Of course, any improvements and more modern ways of monitoring are very welcomed, but are we simply counting the wrong things in a better way?
A step in the right direction
The SEN survey – more commonly known as the SEN2 survey – is an annual statutory data collection that takes place early in the year.
Local authorities complete the return with information spanning the previous 12 calendar months on children with education, health and care plans (EHCPs), and in the past submitted aggregated reports back to the DfE.
In 2023, however, with information relating to the previous 12 months for assessments – and going back even further for ongoing EHCPs – local authorities were required to submit data to the DfE per child, rather than aggregated.
This was undertaken with varying degrees of success, prompting some data quality warnings on certain elements of the statistics produced.
Information such as the name, date of birth, gender and ethnicity of the child or young person were included this year for the first time. Also, and again for the first time, the return includes details of a child’s EHCP, such as the date it started and the establishment named in the plan, which would usually be the school or setting they should attend.
It is a welcome change to see the return has been updated to collect a much more holistic picture of what is happening with regards to assessments, reviews and provision, and it even includes demographic information such as sex and ethnicity.
However, the data that is released following that collection is still highly aggregated and has drawn the same narrow conclusions from many in the sector, which may be a missed opportunity.
Not counting what counts
Statistics are of course swiftly analysed across the sector, closely followed by published lists of local authorities labelled as not having met targets or having performed worse than in previous years. Yet let’s remember that the data collected by SEN2 counts processes, not outcomes, experiences, progress or quality,
Ultimately, as some colleagues pointed out to me recently, SEN2 is still simply counting processes. Regardless of how narrowly or holistically it does this, to many in the sector it doesn’t feel like anything more than a box-ticking exercise in some cases.
What’s more, does the pressure local authorities feel not to be thrown into the “bad” category in the public domain push them into making decisions which are more about meeting timescales and bureaucracy, than the needs of the children, young people and families they support?

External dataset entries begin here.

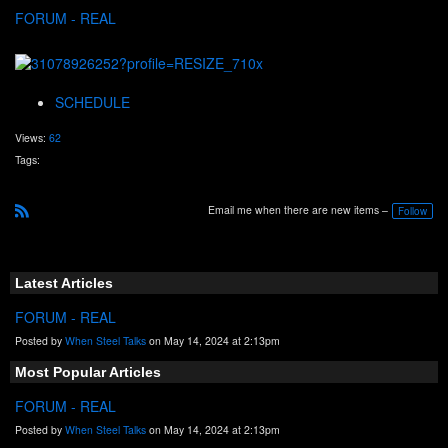
FORUM - REAL
SCHEDULE
Views:
62
Tags:
Email me when there are new items –
Follow
R
S
S
Latest Articles
FORUM - REAL
Posted by
When Steel Talks
on May 14, 2024 at 2:13pm
Most Popular Articles
FORUM - REAL
Posted by
When Steel Talks
on May 14, 2024 at 2:13pm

A recent inspection report of one local authority captures exactly this when it states: “Leaders have worked to ensure that EHC plans are produced within the nationally set timescale. However, they are often overly long and unnecessarily complicated. This, combined with the lack of meaningful contributions from health and social care, makes the plans difficult for practitioners to deliver and, therefore, less likely to have a positive impact on children and young people.”

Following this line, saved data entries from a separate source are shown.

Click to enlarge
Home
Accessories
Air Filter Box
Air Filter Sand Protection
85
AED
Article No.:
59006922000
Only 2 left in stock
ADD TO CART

This raises the question of whether SEN2 creates a greater problem than it seeks to solve.
Meeting the 20-week deadline for the issuing of a plan has been the pinnacle of local authority SEND teams, predominantly because it is the key figure reported for SEN2. Often, however, this is to the detriment of annual reviews which in many authorities have become significantly overdue for thousands of children and young people.
Years of cuts
Following years of cuts from central government, local authority teams don’t have the resources required to do all of the things, all of the time, so they naturally gravitate to the functions that are measured, scrutinised and reported.

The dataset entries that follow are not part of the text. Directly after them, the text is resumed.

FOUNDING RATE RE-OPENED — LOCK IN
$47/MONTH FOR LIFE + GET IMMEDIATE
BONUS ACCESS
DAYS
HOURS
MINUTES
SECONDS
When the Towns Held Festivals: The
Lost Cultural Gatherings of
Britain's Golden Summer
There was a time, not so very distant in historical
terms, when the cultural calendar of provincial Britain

But is that to the detriment of children and young people? Are we encouraging councils to do what is counted, not what counts?
What counts, ultimately, depends on the role you play in the current system. However, almost everybody – parents, professionals and civil servants – would agree that putting in place the right support in order to promote positive progress and outcomes is why we are in the business we are in.
The recently published SEND and Alternative Provision Improvement Plan opens with the following statement: “Children only get one childhood. They deserve to get the support they need to thrive and prepare for happy, healthy and productive adulthoods.
“For children and young people with special educational needs and disabilities or in alternative provision, this is especially vital.”
Measuring lived experience
How can we measure if the system is delivering this? Parents of children with SEND will know what works and what doesn’t work for their children – they are the ones who have first-hand knowledge of the day-to-day experiences of their children, what works and what doesn’t. The DfE already know this and as part of its inspection processes already surveys parents to get their input.
In a recent Ofsted SEND area inspection of arrangements in Oxfordshire, around 2,000 parents and carers from the local area shared their views with inspectors.
The report, published in September, recounts: “A tangible sense of helplessness runs through their descriptions of their lived experiences. These were typically about the years spent waiting or struggling to be heard to get support in education, health and care.”
Oxfordshire was found to have “widespread and/or systemic failings leading to significant concerns about the experiences and outcomes of children and young people with special educational needs and/or disabilities”.
It is important to recognise that the “experiences and outcomes” of children are baked into Ofsted’s new inspection framework with all three possible judgments of a report referring to them specifically, so why are we not measuring these rather than counting processes?
If we truly want to take the temperature of the system, why can’t we divert the significant resources used on number crunching to instead focus on the experience and outcomes of the children themselves?